**RECORDS FOR THE EXERCISE:**
>>>>

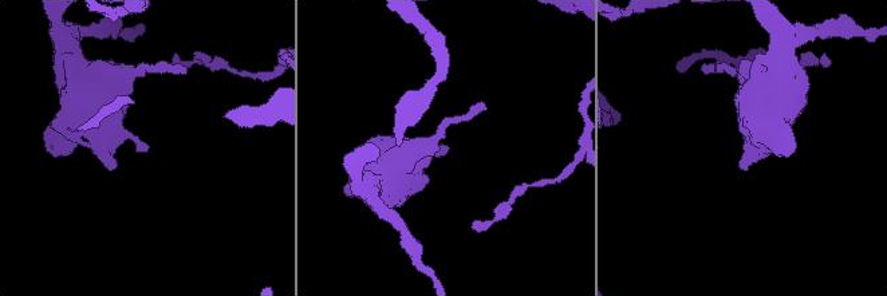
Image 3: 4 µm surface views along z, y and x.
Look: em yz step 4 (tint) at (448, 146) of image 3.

<<<<
>>>>

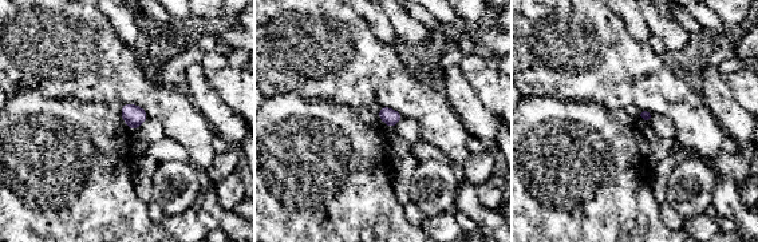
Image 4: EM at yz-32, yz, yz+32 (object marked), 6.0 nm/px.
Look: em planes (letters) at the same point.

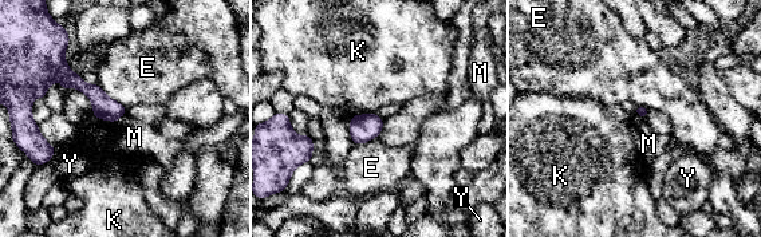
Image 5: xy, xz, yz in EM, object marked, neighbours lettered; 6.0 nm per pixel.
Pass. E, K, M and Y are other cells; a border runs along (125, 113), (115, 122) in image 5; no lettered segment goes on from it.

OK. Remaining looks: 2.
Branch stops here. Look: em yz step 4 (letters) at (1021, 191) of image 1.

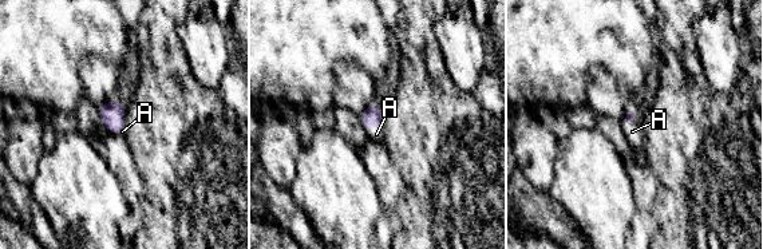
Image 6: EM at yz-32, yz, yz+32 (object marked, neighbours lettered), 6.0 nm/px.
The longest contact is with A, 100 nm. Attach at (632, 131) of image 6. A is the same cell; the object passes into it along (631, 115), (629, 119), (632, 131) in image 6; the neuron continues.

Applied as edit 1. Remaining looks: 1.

<<<<
>>>>

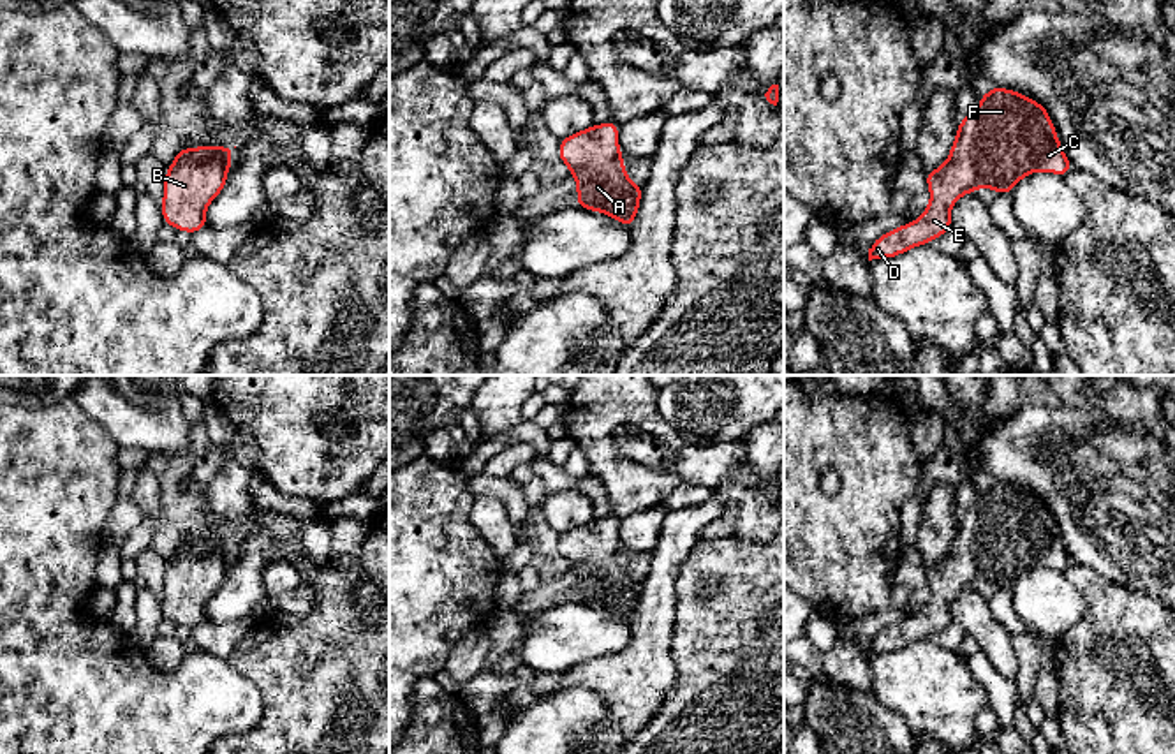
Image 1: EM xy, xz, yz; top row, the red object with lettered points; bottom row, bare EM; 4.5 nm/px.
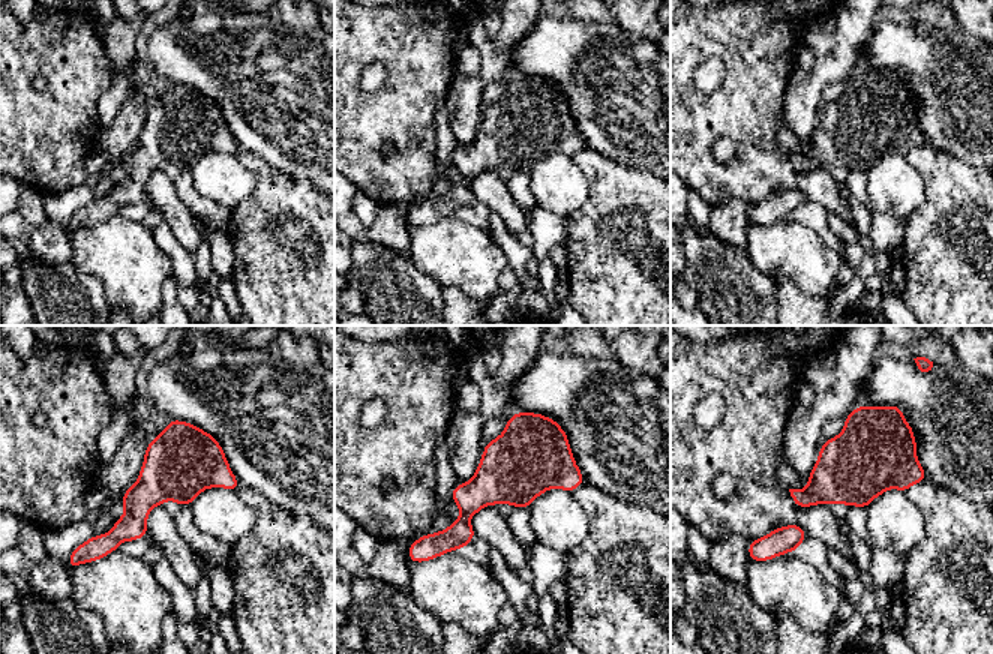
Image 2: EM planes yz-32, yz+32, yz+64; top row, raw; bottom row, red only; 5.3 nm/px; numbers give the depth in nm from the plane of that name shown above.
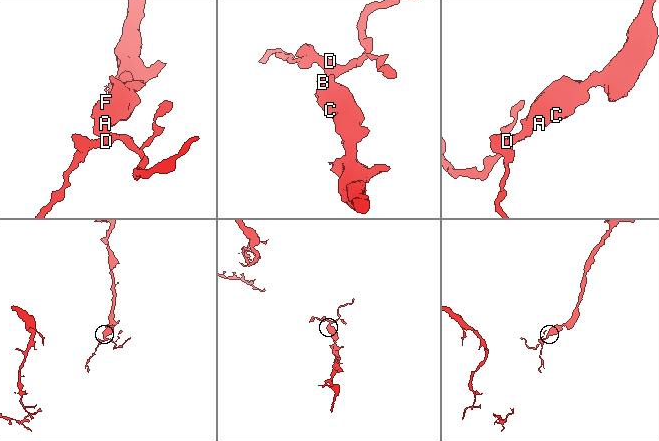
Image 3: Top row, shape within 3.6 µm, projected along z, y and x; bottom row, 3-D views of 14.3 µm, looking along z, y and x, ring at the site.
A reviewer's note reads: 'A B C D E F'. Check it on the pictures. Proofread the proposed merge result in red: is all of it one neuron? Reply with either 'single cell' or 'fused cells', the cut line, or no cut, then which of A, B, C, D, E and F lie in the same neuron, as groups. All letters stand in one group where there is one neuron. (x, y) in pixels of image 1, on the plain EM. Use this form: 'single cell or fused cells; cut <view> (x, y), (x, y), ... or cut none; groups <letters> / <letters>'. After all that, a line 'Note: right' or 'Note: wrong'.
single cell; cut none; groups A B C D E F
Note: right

<<<<

**TO DO:** Working from the records above, write out verbatim only the lines from the line containing "Image 6: EM" through the line containing "Applied as edit 1. Remaining looks: 1.".

**ANSWER SECTION:**
Image 6: EM at yz-32, yz, yz+32 (object marked, neighbours lettered), 6.0 nm/px.
The longest contact is with A, 100 nm. Attach at (632, 131) of image 6. A is the same cell; the object passes into it along (631, 115), (629, 119), (632, 131) in image 6; the neuron continues.

Applied as edit 1. Remaining looks: 1.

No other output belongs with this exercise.